[Start of Attachment]

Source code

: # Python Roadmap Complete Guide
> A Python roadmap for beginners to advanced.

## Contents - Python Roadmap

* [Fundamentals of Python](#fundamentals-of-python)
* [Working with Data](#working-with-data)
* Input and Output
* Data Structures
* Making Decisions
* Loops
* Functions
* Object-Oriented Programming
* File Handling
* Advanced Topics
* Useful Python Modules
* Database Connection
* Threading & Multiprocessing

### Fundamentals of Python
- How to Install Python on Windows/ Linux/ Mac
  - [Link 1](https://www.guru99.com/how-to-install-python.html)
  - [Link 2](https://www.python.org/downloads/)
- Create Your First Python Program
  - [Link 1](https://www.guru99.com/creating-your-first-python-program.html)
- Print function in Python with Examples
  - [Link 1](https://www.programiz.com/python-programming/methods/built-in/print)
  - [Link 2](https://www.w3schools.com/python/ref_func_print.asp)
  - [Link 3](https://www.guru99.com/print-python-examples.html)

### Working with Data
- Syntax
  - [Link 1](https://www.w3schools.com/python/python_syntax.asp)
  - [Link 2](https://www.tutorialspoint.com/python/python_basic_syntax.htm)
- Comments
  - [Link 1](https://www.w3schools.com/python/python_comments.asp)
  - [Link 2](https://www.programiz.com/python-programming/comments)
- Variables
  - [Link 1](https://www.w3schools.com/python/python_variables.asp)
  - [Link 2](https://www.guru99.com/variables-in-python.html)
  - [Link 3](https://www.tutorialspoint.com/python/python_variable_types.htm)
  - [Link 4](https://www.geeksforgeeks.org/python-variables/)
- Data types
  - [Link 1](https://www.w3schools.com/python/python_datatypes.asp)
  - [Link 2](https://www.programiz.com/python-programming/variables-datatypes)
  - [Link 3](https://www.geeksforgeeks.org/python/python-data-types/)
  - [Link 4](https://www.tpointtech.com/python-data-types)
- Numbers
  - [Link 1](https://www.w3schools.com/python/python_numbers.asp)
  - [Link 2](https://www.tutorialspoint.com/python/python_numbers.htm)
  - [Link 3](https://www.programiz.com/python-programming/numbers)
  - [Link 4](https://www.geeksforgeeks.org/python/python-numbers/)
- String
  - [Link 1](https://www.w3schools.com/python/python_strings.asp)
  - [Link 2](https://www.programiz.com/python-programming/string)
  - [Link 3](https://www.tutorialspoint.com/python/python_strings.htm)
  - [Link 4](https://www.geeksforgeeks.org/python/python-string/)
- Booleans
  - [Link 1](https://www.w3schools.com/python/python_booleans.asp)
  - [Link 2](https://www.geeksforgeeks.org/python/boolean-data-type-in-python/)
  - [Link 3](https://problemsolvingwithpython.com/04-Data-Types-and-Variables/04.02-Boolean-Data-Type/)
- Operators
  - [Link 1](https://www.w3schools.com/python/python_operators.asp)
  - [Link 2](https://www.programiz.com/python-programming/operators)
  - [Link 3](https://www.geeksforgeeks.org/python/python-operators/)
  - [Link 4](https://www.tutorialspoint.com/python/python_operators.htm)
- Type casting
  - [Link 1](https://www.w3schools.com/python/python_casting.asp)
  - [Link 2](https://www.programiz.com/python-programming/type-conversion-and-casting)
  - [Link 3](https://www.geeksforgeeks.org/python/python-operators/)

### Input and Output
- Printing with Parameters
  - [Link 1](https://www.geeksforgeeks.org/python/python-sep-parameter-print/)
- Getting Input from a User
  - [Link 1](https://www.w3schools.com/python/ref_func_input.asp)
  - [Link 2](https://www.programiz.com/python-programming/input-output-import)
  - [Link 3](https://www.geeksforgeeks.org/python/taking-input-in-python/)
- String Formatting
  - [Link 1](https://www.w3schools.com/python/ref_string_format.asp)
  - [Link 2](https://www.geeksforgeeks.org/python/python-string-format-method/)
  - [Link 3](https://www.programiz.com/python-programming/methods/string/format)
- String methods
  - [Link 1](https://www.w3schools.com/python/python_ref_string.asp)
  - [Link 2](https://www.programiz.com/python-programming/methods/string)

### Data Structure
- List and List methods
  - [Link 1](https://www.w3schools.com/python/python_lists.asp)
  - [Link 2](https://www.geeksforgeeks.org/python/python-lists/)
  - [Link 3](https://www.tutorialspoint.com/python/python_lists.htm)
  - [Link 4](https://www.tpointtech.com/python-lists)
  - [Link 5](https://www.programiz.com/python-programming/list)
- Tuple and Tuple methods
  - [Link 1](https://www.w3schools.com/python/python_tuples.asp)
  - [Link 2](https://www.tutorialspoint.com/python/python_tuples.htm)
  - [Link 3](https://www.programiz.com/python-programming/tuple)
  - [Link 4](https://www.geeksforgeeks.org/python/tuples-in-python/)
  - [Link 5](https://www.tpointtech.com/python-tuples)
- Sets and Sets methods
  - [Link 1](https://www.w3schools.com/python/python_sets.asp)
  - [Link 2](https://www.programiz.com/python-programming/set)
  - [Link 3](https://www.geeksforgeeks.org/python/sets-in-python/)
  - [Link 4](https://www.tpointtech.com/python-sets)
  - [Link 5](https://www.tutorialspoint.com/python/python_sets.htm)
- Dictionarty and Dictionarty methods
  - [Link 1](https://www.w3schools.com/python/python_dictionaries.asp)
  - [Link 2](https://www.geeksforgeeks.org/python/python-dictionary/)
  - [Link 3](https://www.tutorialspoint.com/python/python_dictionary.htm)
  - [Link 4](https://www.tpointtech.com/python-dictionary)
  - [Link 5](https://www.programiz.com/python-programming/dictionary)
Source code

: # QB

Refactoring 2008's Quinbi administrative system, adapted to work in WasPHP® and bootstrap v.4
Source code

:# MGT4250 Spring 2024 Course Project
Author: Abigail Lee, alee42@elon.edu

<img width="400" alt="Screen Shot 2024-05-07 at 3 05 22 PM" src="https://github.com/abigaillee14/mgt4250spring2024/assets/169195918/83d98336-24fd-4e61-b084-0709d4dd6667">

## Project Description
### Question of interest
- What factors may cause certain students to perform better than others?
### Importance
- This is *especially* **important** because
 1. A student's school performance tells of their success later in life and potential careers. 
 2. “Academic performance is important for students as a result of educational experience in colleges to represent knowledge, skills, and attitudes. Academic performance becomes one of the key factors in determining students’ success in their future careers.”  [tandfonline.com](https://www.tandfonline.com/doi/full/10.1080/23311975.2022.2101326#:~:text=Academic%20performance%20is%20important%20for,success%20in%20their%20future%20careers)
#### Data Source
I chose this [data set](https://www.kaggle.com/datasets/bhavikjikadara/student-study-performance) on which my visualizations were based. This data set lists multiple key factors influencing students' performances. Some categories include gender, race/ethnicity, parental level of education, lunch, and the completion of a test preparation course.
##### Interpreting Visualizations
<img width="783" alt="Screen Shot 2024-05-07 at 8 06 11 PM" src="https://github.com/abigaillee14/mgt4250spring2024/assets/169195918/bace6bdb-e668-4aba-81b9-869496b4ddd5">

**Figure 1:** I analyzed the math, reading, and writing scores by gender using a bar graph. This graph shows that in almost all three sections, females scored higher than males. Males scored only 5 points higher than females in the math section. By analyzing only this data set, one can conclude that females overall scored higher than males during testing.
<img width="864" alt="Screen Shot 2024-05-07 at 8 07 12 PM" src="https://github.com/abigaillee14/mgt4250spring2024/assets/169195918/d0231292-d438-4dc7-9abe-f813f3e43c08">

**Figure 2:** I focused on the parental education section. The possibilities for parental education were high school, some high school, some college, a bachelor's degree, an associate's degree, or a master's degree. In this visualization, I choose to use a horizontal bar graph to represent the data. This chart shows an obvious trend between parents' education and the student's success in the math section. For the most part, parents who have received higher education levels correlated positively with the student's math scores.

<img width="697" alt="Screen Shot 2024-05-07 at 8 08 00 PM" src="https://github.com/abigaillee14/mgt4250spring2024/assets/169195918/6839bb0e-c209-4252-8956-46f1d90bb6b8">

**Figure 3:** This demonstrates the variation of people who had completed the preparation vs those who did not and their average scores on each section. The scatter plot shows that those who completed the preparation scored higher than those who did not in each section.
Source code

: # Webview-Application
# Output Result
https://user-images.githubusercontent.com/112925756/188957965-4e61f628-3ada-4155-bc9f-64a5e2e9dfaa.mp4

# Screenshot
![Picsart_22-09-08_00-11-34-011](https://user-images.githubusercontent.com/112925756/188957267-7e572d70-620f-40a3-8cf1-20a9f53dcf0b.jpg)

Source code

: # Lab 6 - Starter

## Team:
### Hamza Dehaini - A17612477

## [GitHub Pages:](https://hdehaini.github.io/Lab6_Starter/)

[End of Attachment]

* Your objective:
Can you reproduce, character for character, the stretch of the records from the line containing "## Project Description" through the line containing "2024-05-07 at 8 07", with both of those lines included?

* Exercise solution:
## Project Description
### Question of interest
- What factors may cause certain students to perform better than others?
### Importance
- This is *especially* **important** because
 1. A student's school performance tells of their success later in life and potential careers. 
 2. “Academic performance is important for students as a result of educational experience in colleges to represent knowledge, skills, and attitudes. Academic performance becomes one of the key factors in determining students’ success in their future careers.”  [tandfonline.com](https://www.tandfonline.com/doi/full/10.1080/23311975.2022.2101326#:~:text=Academic%20performance%20is%20important%20for,success%20in%20their%20future%20careers)
#### Data Source
I chose this [data set](https://www.kaggle.com/datasets/bhavikjikadara/student-study-performance) on which my visualizations were based. This data set lists multiple key factors influencing students' performances. Some categories include gender, race/ethnicity, parental level of education, lunch, and the completion of a test preparation course.
##### Interpreting Visualizations
<img width="783" alt="Screen Shot 2024-05-07 at 8 06 11 PM" src="https://github.com/abigaillee14/mgt4250spring2024/assets/169195918/bace6bdb-e668-4aba-81b9-869496b4ddd5">

**Figure 1:** I analyzed the math, reading, and writing scores by gender using a bar graph. This graph shows that in almost all three sections, females scored higher than males. Males scored only 5 points higher than females in the math section. By analyzing only this data set, one can conclude that females overall scored higher than males during testing.
<img width="864" alt="Screen Shot 2024-05-07 at 8 07 12 PM" src="https://github.com/abigaillee14/mgt4250spring2024/assets/169195918/d0231292-d438-4dc7-9abe-f813f3e43c08">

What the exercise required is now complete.